For the 2008 presidential elections, we have essentially two choices: Republican John McCain who is a fake conservative, or the reincarnation of President GW Bush who represents the dumb part of American history, and a person who wants to drive America downward into a warfare state.  McCain thinks America can succeed by warring, and probably believes burning down America in a blaze of glory is a patriotic idea.  

Then we have the Democrat Party represented by, respectively, Mrs. Liberal and Mr. More Liberal: Hillary Rodham Clinton and Barrack Hussein Obama — if you don’t believe me, check out their voting record, however brief it may be.  They think America can prosper if they turn America into a neo-socialistic nation where everyone has to be equal and anyone who is proudly unique is prejudiced or inhumane.  I am talking about honest pride, or self-confidence originating from knowing you area better off being a unique person and member of society ( and so are other people), which should not be confused with superficial pride — arrogance, ignorance, perpetual jealousy, and/or hate for others.  In other words, Clinton and Obama want to lead America’s conversions into a welfare state, because people like liberals wrongfully believe they are better than everyone else and knows what is best for everyone.

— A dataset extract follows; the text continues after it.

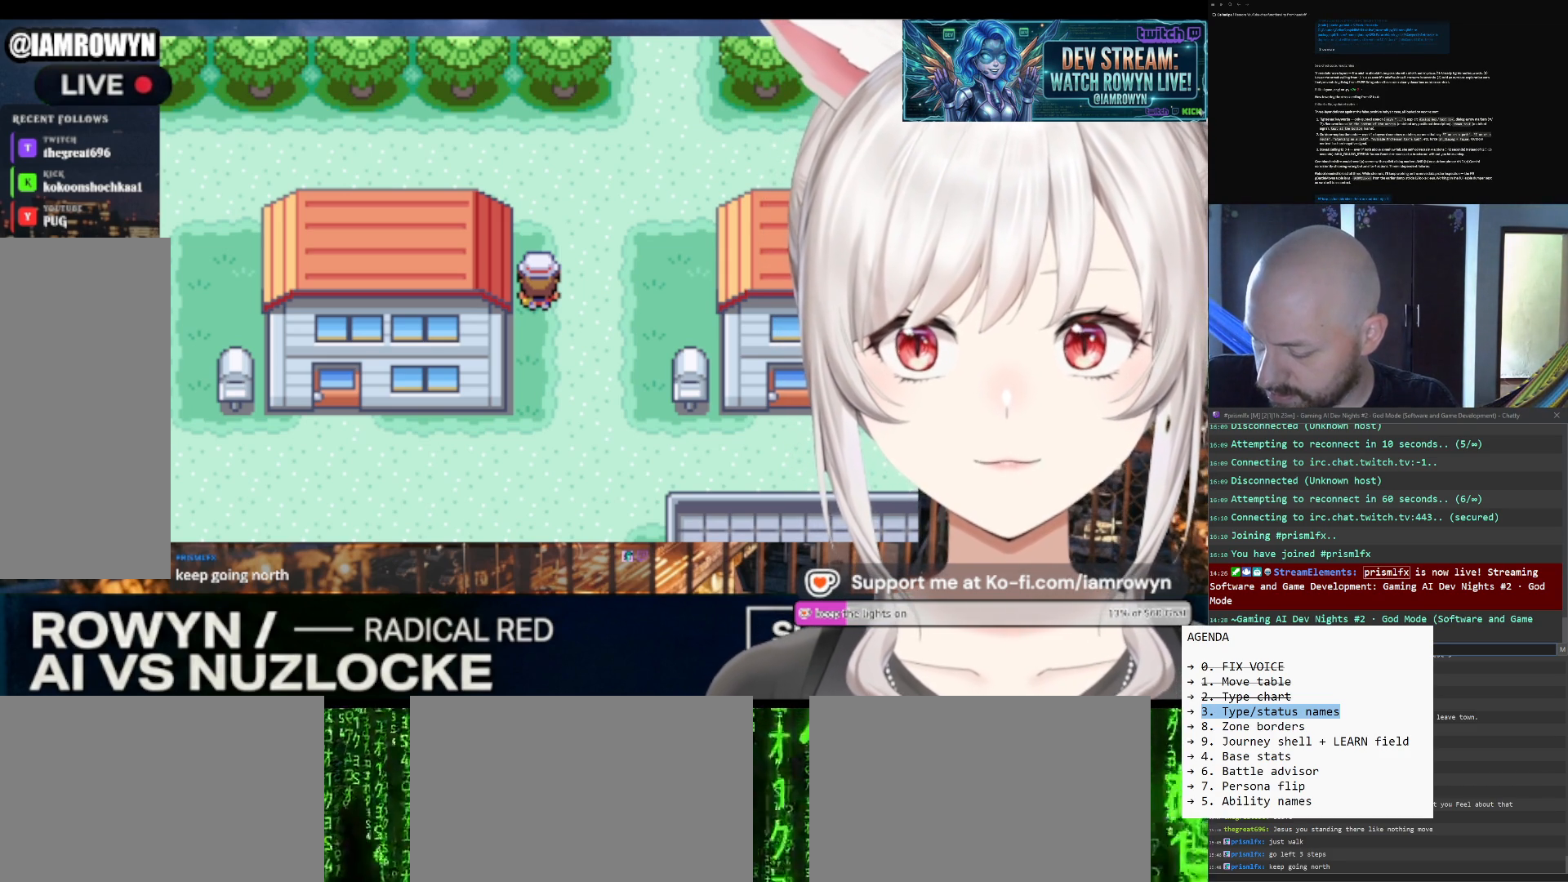
{"buttons": ["DPAD_UP"], "events": []}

So ladies and gentlemen, there you have it.  Your choices for the 2008 presidential election is warfare state vs. welfare state.  Seeing how influential the liberal-monopolized mainstream media has been, Americans, so far, seem to be moving towards the welfare state.

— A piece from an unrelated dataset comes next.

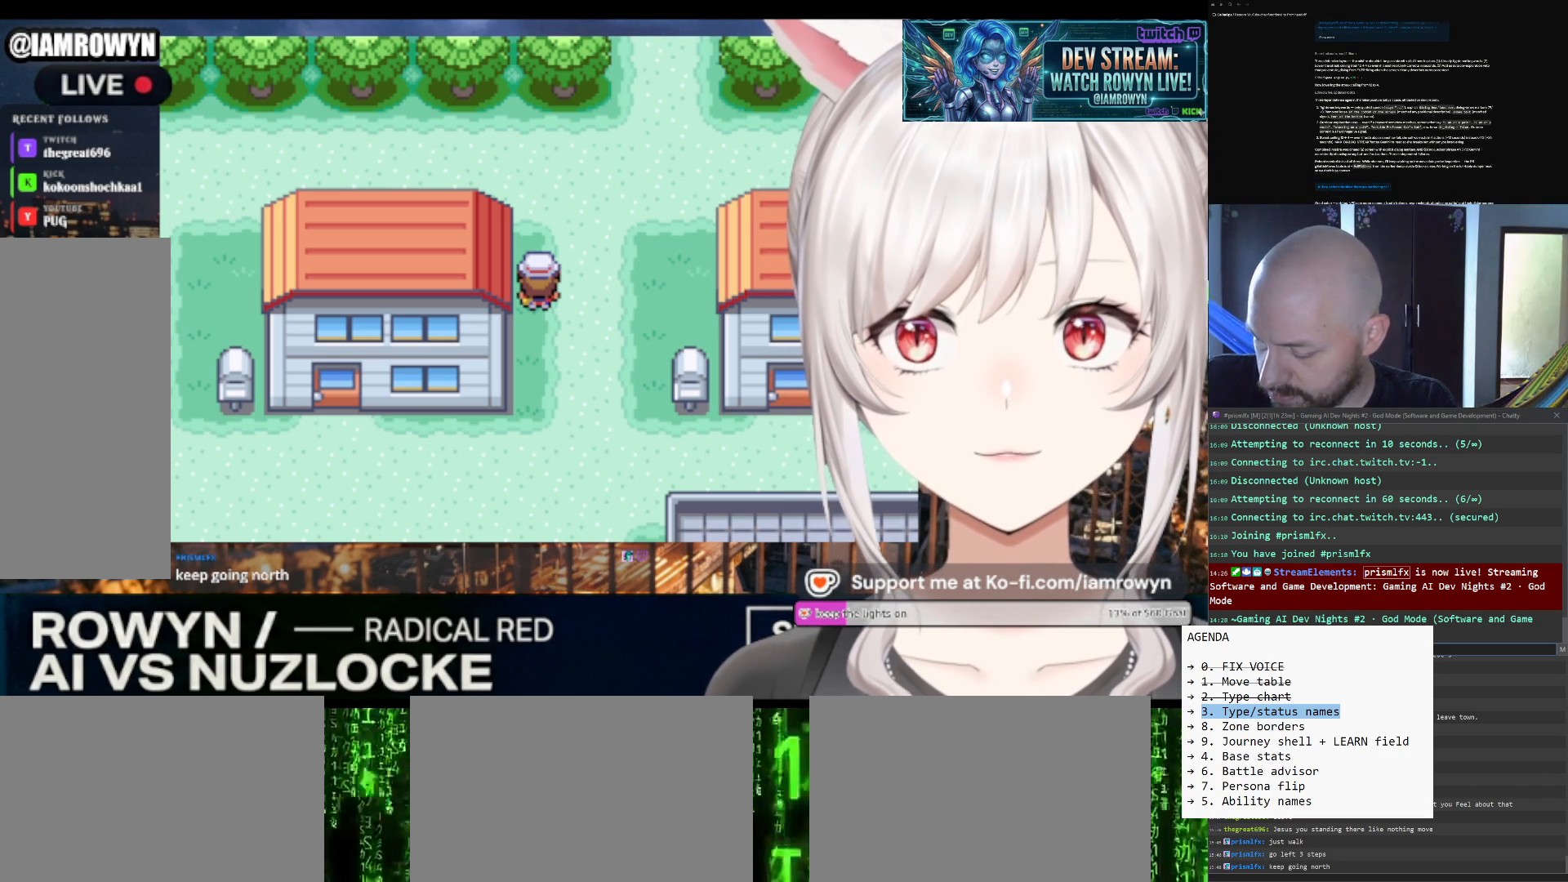
{"buttons": ["DPAD_UP"], "events": []}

Few Americans even realize this, because upper-class Americans have been brainwashing Americans to forget about responsible freedom (or possibly even hate it), and into rooting for a warfare state vs. a welfare state.  The end result is upper-class Americans will benefit from turning the average American into their meat shield or their livestock.  

Let us take a look at the spouse of Barrack Hussein Obama, Michelle Obama.  She is a truly fitting First Lady of the Welfare State of America.  An interview of her is located a few paragraphs below, and the interview is from the New Yorker newspaper titled "The Other Obama: Michelle Obama and the politics of candor” by Lauren Collins dated on March 10, 2008.  I used the more interesting parts to reveal Mrs. Obama’s sense of entitlement, even though this article was reported by the liberal-dominated mainstream media that flushes out nonstop propaganda in favor of liberalism and the Democrat Party, such as extremely liberal Barrack Hussein Obama’s presidential candidacy.  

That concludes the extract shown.